PN Kediri menggelar sidang Gugatan Perdata Class Action, Rabu (25/2). Perkara tersebut, diregister dengan Nomor 2/Pdt.G/2026/PN Kdr.
Persidangan tersebut, dipimpin Khairul, S.H., M.H., sebagai Hakim Ketua dengan didampingi Emmy Haryono Saputro, S.H., M.H., dan Damar Kusuma Wardana, S.H., M.H., masing-masing Hakim Anggota.
Terpantau banyak pengunjung sidang yang menghadiri Gugatan Class Action atau perwakilan kelompok dimaksud.

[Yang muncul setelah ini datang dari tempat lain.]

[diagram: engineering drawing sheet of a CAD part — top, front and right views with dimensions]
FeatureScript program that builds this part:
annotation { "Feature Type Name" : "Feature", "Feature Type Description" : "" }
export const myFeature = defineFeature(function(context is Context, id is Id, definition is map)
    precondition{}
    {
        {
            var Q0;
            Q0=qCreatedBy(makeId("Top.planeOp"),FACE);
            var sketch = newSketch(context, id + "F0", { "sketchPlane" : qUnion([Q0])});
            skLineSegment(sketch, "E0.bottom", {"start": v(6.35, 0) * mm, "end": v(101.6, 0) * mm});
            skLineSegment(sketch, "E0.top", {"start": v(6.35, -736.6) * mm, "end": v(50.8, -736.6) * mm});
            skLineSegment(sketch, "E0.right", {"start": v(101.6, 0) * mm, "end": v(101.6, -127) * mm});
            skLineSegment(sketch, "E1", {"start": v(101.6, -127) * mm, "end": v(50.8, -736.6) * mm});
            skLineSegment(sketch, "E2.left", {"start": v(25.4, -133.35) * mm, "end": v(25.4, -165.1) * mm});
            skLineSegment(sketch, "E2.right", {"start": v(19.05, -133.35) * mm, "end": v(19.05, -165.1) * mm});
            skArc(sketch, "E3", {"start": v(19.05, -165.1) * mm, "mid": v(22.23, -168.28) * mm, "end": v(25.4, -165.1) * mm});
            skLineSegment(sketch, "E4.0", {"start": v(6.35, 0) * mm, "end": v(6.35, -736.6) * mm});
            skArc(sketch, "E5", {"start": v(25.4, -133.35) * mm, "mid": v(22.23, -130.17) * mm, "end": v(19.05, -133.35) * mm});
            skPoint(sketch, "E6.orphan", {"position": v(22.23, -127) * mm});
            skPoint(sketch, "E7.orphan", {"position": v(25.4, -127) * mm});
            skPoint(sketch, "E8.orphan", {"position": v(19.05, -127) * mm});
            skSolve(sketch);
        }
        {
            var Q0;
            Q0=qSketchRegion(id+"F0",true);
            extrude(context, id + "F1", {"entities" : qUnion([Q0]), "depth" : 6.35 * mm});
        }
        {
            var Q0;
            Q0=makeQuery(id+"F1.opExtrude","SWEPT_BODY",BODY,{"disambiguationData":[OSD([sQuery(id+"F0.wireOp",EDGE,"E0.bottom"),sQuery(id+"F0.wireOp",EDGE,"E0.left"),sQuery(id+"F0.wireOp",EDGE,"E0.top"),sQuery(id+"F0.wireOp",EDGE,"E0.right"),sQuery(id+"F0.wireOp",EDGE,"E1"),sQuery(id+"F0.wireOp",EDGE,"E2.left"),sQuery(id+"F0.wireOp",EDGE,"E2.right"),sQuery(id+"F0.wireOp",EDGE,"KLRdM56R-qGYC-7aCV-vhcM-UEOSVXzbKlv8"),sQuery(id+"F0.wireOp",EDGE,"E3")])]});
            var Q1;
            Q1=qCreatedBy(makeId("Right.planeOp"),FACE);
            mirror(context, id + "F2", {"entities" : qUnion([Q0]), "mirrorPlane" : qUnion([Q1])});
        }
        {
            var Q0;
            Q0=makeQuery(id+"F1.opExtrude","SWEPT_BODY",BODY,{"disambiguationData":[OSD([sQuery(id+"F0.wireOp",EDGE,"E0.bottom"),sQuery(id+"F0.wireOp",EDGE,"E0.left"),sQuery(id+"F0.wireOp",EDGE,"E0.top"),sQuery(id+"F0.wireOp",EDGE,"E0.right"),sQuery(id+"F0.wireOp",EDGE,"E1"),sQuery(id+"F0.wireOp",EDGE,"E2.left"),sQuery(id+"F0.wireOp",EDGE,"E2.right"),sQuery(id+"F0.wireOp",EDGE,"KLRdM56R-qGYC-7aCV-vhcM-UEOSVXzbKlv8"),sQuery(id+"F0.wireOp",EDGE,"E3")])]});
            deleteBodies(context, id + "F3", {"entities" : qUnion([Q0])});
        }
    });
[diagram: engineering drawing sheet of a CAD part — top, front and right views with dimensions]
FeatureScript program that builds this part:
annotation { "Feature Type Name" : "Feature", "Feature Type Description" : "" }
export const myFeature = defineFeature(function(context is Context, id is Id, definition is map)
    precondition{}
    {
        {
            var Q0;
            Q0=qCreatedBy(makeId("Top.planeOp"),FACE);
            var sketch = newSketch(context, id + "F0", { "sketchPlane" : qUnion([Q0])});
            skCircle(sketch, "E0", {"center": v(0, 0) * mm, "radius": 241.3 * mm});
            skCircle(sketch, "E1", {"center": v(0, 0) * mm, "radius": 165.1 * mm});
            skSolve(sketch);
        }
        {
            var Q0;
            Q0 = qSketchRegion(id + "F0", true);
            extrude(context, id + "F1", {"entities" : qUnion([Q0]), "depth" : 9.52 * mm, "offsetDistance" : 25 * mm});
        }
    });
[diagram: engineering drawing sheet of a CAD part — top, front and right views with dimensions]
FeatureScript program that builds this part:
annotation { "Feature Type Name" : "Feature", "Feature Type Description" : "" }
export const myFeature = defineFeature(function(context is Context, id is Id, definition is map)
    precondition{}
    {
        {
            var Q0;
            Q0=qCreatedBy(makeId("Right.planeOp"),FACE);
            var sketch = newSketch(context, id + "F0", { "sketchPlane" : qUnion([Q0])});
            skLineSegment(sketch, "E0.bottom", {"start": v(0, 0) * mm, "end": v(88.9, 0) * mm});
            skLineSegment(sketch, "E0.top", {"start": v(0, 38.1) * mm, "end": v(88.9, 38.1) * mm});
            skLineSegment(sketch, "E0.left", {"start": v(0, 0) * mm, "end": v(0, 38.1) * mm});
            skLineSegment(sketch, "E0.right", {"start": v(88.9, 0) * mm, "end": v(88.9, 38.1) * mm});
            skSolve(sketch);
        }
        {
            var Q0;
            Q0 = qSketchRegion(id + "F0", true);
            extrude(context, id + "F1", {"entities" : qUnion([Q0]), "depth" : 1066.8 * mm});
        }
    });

Sebagai informasi perkara ini, diajukan 59 warga kelurahan Pojok Kota Kediri kepada Pemerintah Kota Kediri (Walikota dan Dinas Lingkungan Hidup, Kebersihan dan Pertamanan Kota Kediri) karena mengalami kerugian atau terdampak, akibat keberadaan TPA (Tempat Pembuangan Akhir) Klothok Kota Kediri.
Gugatan Class Action merupakan mekanisme hukum, di mana satu atau lebih individu mewakili kelompok besar yang memiliki kesamaan fakta, dasar hukum, dan tuntutan (ganti rugi) akibat kerugian serupa.
Pengajuan Gugatan Class Action berdasarkan PERMA No. 1 Tahun 2002. Tujuan gugatan tersebut, guna mengefisiensi biaya dan waktu, serta menghindari putusan yang bertentangan satu sama lain dalam perkara yang sama.
Sebelum perkara dilanjutkan dengan pembacaan gugatan, maka terdapat beberapa mekanisme awal yang wajib, sebagaimana PERMA Nomor 1 Tahun 2002.
Salah satunya, awal proses pemeriksaan persidangan, Majelis Hakim wajib memeriksa dan mempertimbangkan kriteria gugatan perwakilan kelompok sebagaimana yang dimaksud dalam Pasal 2 PERMA Nomor 1 Tahun 2022.
Setelah pembuktian secukupnya dan mendengar tanggapan para pihak, maka pada persidangan tersebut Majelis Hakim Pengadilan Negeri Kediri menjatuhkan penetapan yang pada pokoknya menyatakan sah gugatan penggugat menggunakan Tata Cara Gugatan Perwakilan Kelompok (Class Action).
Pertimbangan Majelis Hakim, pada pokoknya berdasarkan Pasal 91 UU Nomor 32 Tahun 2009 tentang Perlindungan dan Pengelolaan Lingkungan Hidup (UU PPLH) jo UU Nomor 11 Tahun 2020 Tentang Cipta Kerja yang mengatur hak masyarakat untuk mengajukan gugatan perwakilan kelompok (Class Action).
Persidangan perkara ini, menarik perhatian publik karena berkaitan dengan keberadaan TPA (Tempat Pembuangan Akhir) Klothok Kota Kediri, yang dianggap merugikan warga sekitarnya.